━━━ Material for this task ━━━

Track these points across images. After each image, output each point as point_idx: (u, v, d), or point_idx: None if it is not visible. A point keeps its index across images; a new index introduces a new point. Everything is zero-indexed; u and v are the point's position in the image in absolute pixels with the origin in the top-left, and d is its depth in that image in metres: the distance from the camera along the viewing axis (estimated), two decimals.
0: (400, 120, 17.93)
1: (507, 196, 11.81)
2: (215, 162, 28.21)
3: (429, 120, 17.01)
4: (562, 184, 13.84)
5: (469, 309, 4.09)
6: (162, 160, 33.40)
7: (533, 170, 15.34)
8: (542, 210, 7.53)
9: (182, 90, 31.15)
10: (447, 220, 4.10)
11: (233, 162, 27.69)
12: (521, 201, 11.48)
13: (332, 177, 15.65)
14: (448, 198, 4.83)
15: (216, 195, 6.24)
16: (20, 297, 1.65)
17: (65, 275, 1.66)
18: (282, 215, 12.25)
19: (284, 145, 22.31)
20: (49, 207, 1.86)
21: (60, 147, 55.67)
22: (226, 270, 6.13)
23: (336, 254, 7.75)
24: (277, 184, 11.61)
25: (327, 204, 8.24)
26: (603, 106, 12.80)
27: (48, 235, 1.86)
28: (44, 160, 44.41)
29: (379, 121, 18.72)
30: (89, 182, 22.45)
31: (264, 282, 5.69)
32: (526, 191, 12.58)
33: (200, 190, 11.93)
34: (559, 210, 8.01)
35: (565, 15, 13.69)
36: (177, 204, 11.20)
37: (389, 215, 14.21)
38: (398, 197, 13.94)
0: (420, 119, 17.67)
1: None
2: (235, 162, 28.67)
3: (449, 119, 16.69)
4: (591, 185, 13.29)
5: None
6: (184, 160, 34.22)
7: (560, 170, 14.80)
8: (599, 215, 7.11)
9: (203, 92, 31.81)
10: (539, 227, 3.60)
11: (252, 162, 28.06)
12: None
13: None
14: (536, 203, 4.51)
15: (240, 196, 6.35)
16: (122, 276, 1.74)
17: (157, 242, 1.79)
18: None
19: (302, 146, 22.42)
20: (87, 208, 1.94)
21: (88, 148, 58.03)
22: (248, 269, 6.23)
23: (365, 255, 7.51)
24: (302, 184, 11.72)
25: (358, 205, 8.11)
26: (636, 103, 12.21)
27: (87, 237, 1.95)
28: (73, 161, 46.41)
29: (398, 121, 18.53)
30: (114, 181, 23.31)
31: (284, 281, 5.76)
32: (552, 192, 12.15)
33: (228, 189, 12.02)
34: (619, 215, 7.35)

━━━

Among the lines above, find the one with "14: (448, 198, 4.83)" and the one with "36: (177, 204, 11.20)". Quote both and everything between them, exactly.

14: (448, 198, 4.83)
15: (216, 195, 6.24)
16: (20, 297, 1.65)
17: (65, 275, 1.66)
18: (282, 215, 12.25)
19: (284, 145, 22.31)
20: (49, 207, 1.86)
21: (60, 147, 55.67)
22: (226, 270, 6.13)
23: (336, 254, 7.75)
24: (277, 184, 11.61)
25: (327, 204, 8.24)
26: (603, 106, 12.80)
27: (48, 235, 1.86)
28: (44, 160, 44.41)
29: (379, 121, 18.72)
30: (89, 182, 22.45)
31: (264, 282, 5.69)
32: (526, 191, 12.58)
33: (200, 190, 11.93)
34: (559, 210, 8.01)
35: (565, 15, 13.69)
36: (177, 204, 11.20)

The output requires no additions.